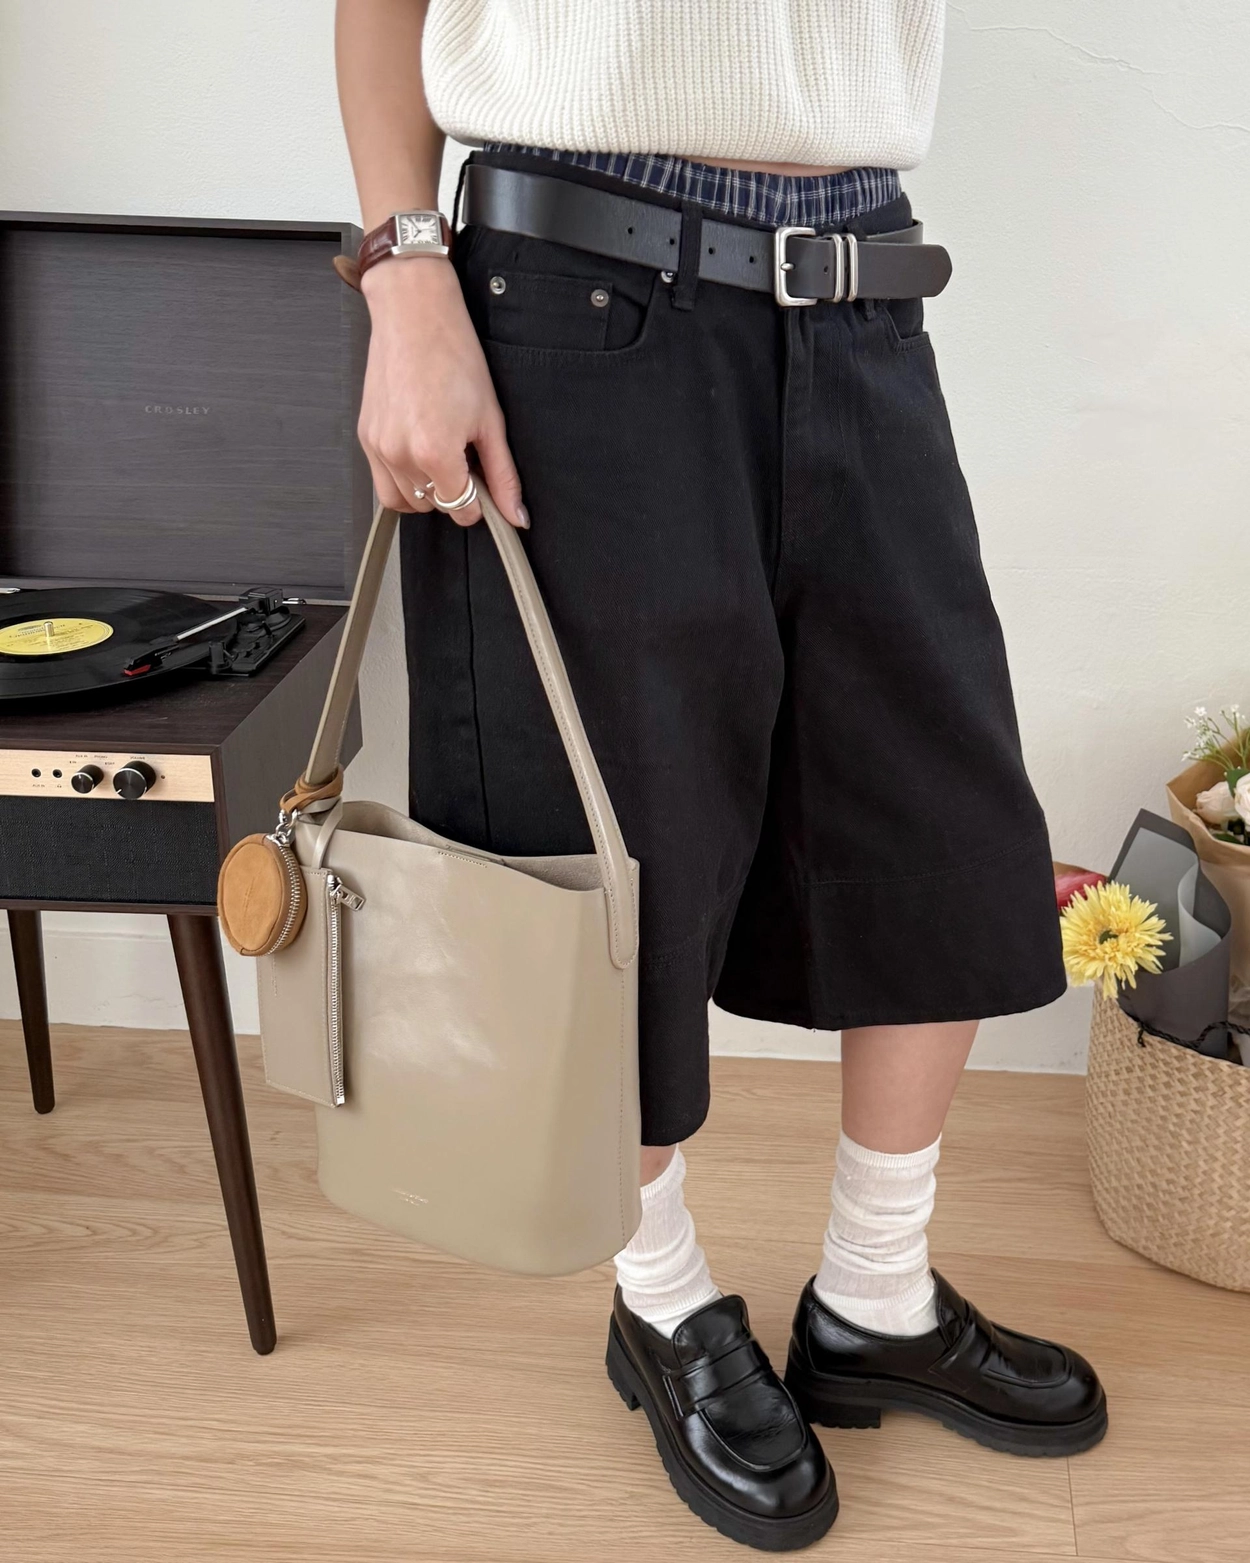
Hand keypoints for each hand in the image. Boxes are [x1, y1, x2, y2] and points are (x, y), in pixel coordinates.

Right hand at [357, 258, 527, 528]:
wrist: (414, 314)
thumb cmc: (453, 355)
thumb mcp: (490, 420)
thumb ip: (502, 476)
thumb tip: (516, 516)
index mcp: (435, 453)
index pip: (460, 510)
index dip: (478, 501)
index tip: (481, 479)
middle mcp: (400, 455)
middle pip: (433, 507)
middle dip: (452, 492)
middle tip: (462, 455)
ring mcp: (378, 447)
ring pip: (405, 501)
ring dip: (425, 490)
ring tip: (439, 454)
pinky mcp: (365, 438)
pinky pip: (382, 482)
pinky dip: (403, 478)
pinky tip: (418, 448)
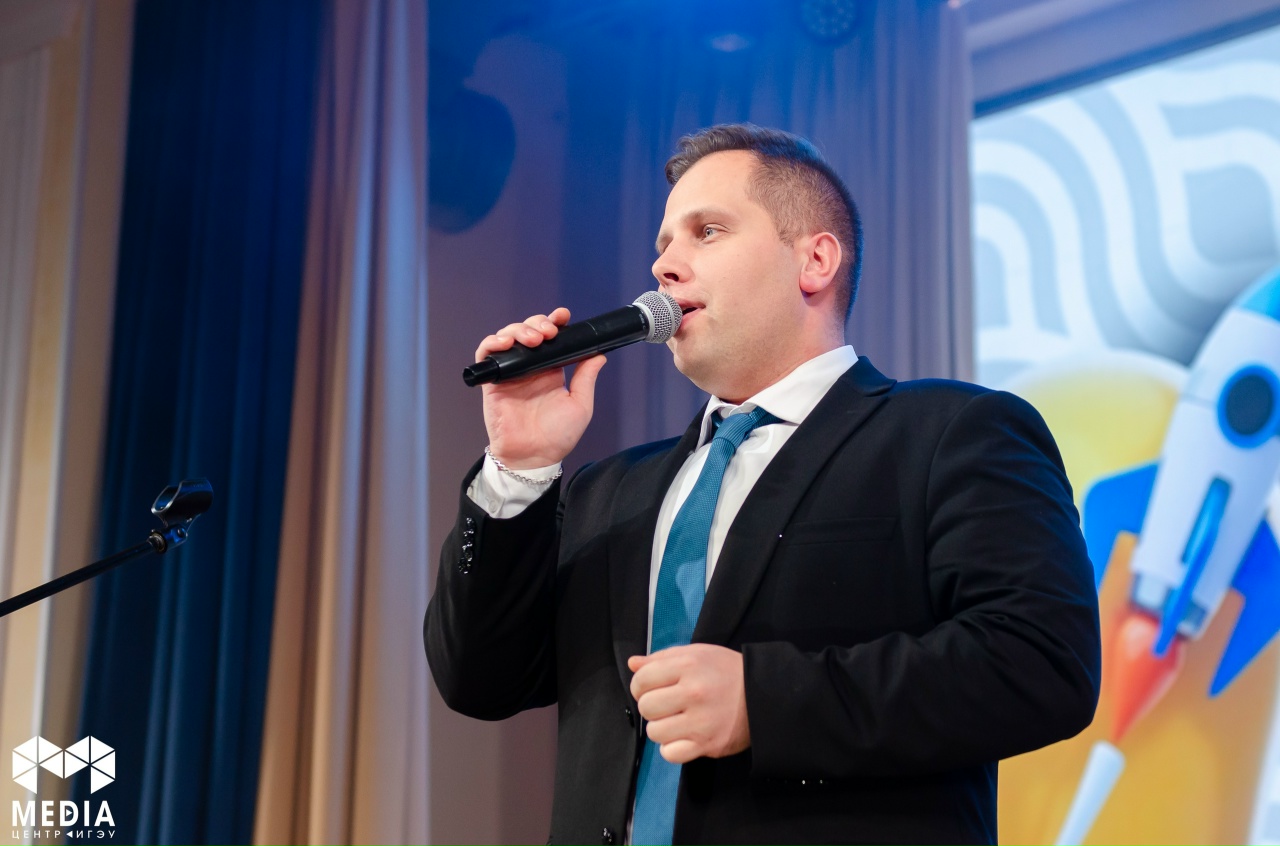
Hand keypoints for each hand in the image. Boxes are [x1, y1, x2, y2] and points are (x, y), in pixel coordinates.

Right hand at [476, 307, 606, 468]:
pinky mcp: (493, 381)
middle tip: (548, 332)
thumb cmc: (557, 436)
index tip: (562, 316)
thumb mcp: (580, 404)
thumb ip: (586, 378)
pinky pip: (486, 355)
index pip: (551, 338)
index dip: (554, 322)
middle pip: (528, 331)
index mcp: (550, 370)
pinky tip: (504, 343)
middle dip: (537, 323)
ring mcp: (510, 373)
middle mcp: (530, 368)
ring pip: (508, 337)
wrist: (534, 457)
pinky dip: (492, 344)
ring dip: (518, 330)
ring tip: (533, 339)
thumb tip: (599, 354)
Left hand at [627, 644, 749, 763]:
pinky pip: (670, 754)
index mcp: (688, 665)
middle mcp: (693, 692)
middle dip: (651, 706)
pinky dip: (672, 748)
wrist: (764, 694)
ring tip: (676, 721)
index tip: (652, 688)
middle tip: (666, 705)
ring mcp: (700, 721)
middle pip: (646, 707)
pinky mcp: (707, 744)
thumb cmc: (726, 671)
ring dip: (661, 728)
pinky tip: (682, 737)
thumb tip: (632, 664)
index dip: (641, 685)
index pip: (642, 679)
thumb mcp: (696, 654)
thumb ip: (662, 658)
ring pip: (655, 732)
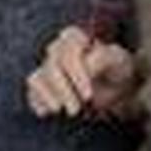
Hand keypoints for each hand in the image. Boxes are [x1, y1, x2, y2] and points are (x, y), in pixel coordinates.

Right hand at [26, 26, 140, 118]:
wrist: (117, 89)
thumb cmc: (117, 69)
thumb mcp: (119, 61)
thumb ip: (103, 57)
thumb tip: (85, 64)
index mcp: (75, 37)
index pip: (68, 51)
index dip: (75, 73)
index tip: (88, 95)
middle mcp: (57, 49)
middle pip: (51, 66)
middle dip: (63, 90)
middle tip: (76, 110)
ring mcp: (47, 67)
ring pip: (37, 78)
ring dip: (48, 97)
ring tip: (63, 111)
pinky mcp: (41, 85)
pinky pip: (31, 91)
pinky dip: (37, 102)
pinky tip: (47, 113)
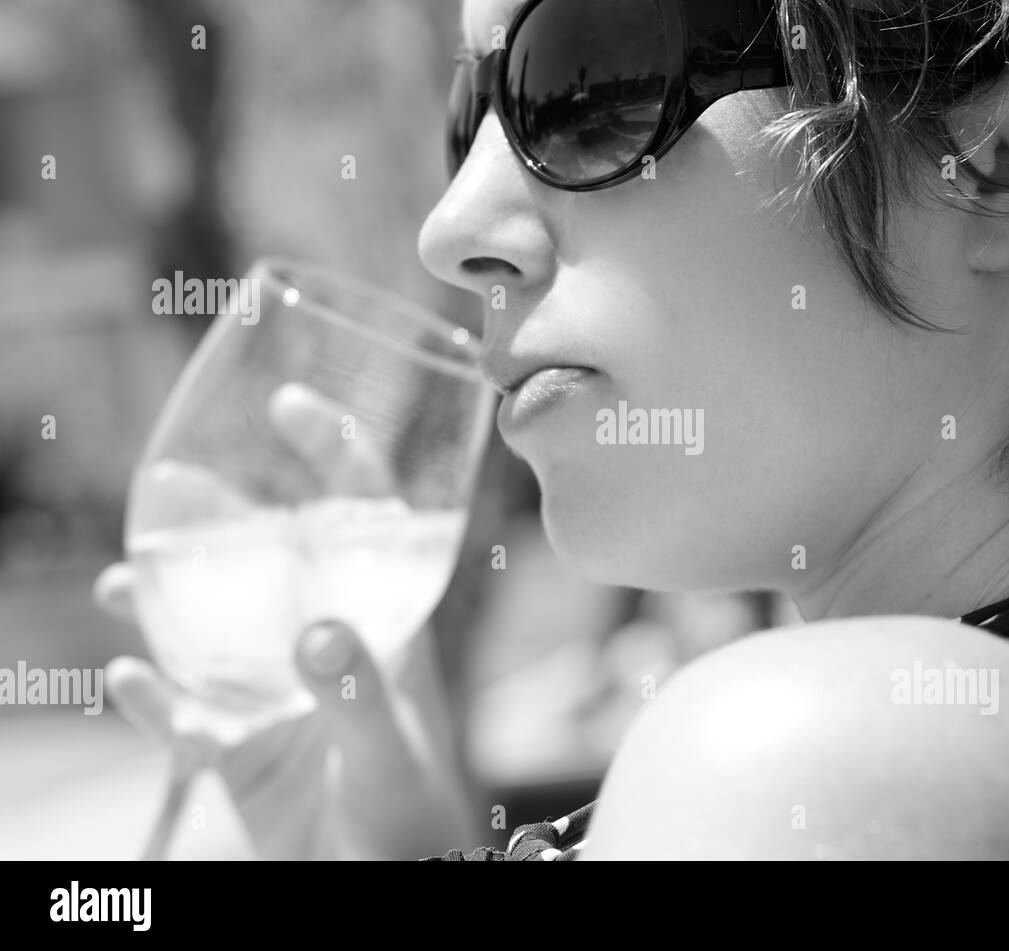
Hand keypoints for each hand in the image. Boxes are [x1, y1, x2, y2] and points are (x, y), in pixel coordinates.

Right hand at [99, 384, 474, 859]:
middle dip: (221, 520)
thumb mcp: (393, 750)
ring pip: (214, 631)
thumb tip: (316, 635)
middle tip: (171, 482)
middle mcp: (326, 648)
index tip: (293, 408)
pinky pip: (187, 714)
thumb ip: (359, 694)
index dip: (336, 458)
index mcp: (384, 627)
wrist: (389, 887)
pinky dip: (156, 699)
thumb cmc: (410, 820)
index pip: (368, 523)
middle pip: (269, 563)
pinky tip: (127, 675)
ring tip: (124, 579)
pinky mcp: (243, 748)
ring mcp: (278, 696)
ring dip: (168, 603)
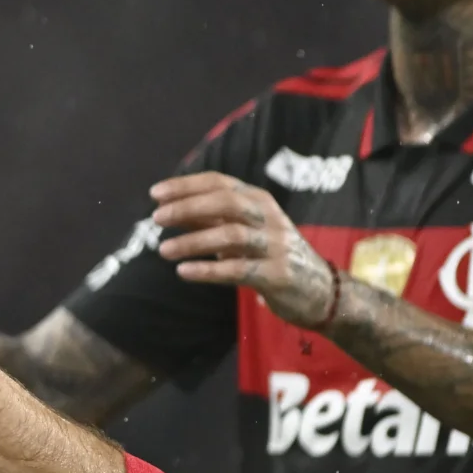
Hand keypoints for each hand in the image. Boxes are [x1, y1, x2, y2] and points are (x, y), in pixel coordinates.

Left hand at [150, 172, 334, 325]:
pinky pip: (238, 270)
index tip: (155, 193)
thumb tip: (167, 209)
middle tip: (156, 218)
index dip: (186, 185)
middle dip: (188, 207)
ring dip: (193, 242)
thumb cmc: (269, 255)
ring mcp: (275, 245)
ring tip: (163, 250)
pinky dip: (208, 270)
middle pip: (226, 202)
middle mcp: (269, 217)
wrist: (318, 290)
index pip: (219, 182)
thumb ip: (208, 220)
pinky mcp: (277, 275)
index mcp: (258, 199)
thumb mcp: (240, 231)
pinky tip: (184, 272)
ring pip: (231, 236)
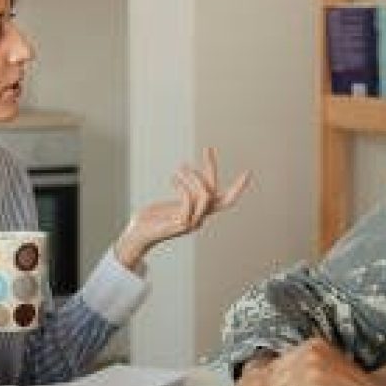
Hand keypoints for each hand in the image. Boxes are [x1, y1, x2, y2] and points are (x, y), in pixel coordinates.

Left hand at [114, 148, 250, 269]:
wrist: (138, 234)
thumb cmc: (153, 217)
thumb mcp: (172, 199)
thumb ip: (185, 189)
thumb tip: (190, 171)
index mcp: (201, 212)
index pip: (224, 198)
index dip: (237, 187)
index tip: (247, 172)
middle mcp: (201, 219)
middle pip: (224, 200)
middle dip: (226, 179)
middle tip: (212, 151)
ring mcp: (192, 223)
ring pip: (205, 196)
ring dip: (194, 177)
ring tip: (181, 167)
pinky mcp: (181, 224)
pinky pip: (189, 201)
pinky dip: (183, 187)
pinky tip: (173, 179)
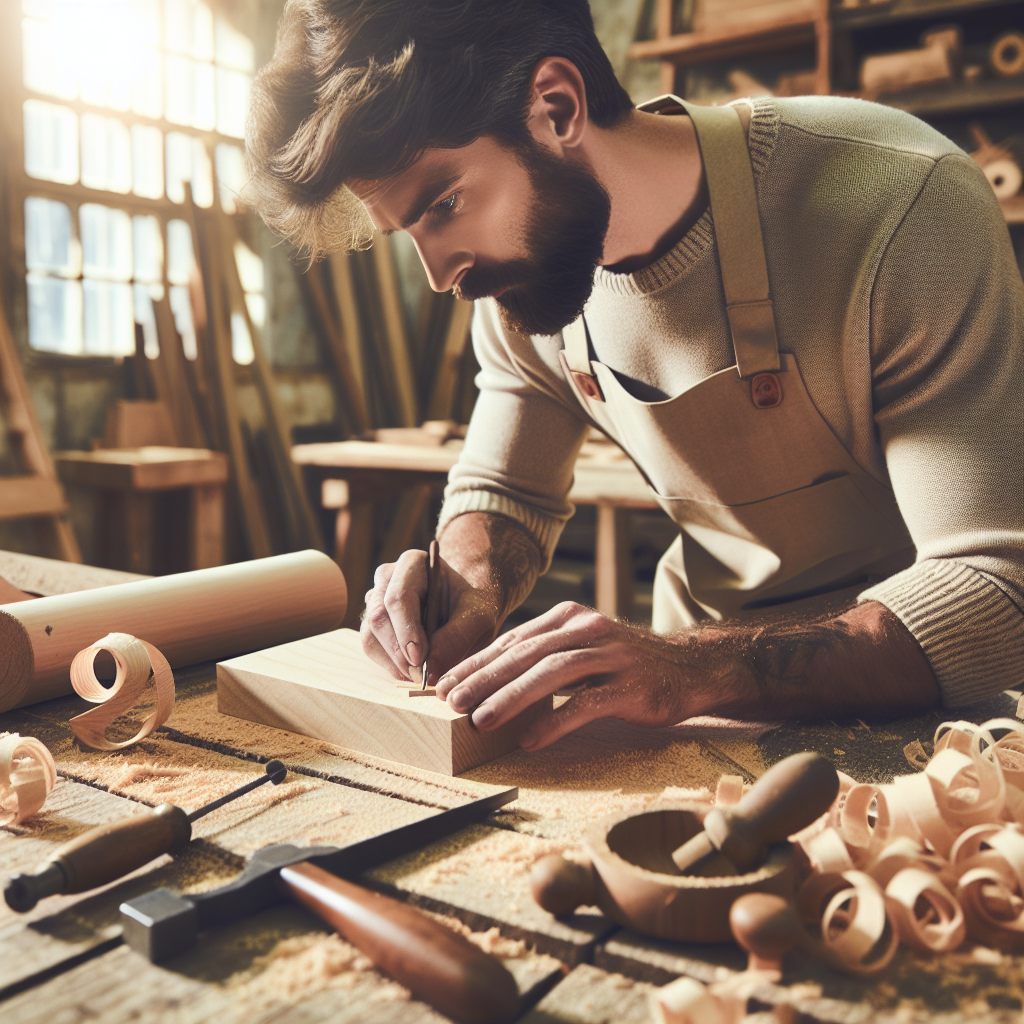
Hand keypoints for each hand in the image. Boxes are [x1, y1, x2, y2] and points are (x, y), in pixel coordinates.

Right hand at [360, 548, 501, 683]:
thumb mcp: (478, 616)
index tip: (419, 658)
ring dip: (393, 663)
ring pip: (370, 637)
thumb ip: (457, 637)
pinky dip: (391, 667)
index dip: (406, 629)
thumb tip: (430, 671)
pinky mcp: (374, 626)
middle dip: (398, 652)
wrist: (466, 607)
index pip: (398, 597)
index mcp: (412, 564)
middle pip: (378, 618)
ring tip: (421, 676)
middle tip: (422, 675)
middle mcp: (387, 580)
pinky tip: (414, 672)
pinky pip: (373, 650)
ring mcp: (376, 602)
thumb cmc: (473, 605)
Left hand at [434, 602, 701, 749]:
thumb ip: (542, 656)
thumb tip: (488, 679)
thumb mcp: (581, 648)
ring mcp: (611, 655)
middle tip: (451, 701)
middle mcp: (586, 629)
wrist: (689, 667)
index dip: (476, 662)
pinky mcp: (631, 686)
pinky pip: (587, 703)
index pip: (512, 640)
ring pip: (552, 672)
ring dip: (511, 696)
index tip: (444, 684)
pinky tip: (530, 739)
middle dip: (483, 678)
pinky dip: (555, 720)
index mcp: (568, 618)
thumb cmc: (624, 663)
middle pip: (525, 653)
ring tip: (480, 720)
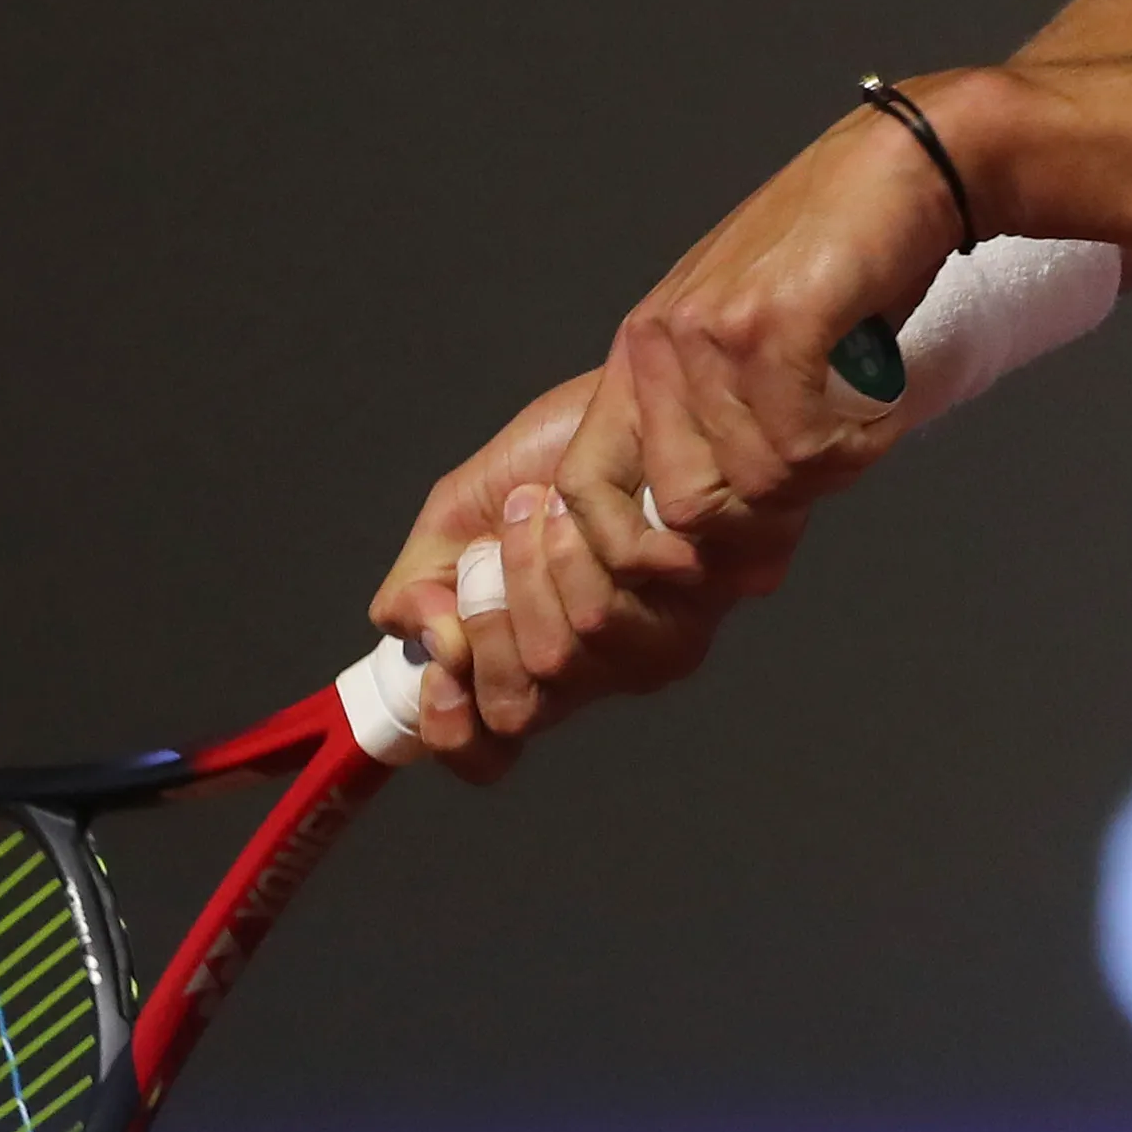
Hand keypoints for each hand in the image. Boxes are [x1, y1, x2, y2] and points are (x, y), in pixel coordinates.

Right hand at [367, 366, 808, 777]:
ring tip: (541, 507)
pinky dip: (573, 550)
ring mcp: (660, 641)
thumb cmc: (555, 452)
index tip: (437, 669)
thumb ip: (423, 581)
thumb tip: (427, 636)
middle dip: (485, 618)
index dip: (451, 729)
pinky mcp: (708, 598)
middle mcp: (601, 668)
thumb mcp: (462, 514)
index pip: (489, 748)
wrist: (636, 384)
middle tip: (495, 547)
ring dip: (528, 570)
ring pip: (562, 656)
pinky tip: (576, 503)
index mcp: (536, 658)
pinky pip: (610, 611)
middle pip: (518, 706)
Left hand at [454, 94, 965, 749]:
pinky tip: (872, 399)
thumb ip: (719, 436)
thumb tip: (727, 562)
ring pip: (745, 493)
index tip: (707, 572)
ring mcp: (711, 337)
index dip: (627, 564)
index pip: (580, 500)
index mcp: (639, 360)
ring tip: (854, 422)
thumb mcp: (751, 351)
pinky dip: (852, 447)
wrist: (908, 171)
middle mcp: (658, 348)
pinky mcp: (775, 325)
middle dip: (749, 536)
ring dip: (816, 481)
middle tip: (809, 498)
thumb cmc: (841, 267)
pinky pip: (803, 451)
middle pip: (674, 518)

******

### Exercise directions
Everything above from the line with "wrist: (389, 887)" through the line with "middle mcp: (201, 219)" should be retyped exactly, and nothing else; omit pictures.

### Your response
wrist: (389, 887)
pinky dip: (156, 699)
thumb cmc: (410, 820)
index pip: (368, 523)
middle pip: (269, 563)
pinky tip: (127, 675)
ring tip: (124, 579)
pinky mcp: (243, 748)
ring mcp: (278, 696)
ring dip: (168, 603)
Hand keypoints for each hand in the image. Boxes are [x1, y1, x2, y2] and points are (x, y), in pixel coordinates.

Left hand at [150, 172, 334, 325]:
pinky pip: (238, 270)
index tip: (155, 193)
thumb tip: (167, 209)
middle tip: (156, 218)
index dip: (186, 185)
middle dip: (188, 207)
ring dip: (193, 242)
thumb cmc: (269, 255)
ring mcp: (275, 245)
ring tip: (163, 250)
pinky dip: (208, 270)
middle pip: (226, 202)
middle mcp: (269, 217)
wrist: (318, 290)
index pip: (219, 182)
thumb ip: (208, 220)
pinky mcp: (277, 275)
index mcp: (258, 199)
thumb mcp: (240, 231)
pinky tip: (184, 272)
ring pip: (231, 236)
Hand keypoints for each hand in the image. Boxes are [x1, y1, x2, y2] and points are (x, y), in pixel coordinates.

Left hand at [114, 148, 250, 269]:
wrist: (138, 234)
thumb cmc: (153, 217)
thumb mcp: (172, 199)
thumb ip: (185, 189)
thumb tip: (190, 171)
index mcp: (201, 212)
index pip: (224, 198)
index dip: (237, 187)
index tip: (247, 172)
middle mcp: (201, 219)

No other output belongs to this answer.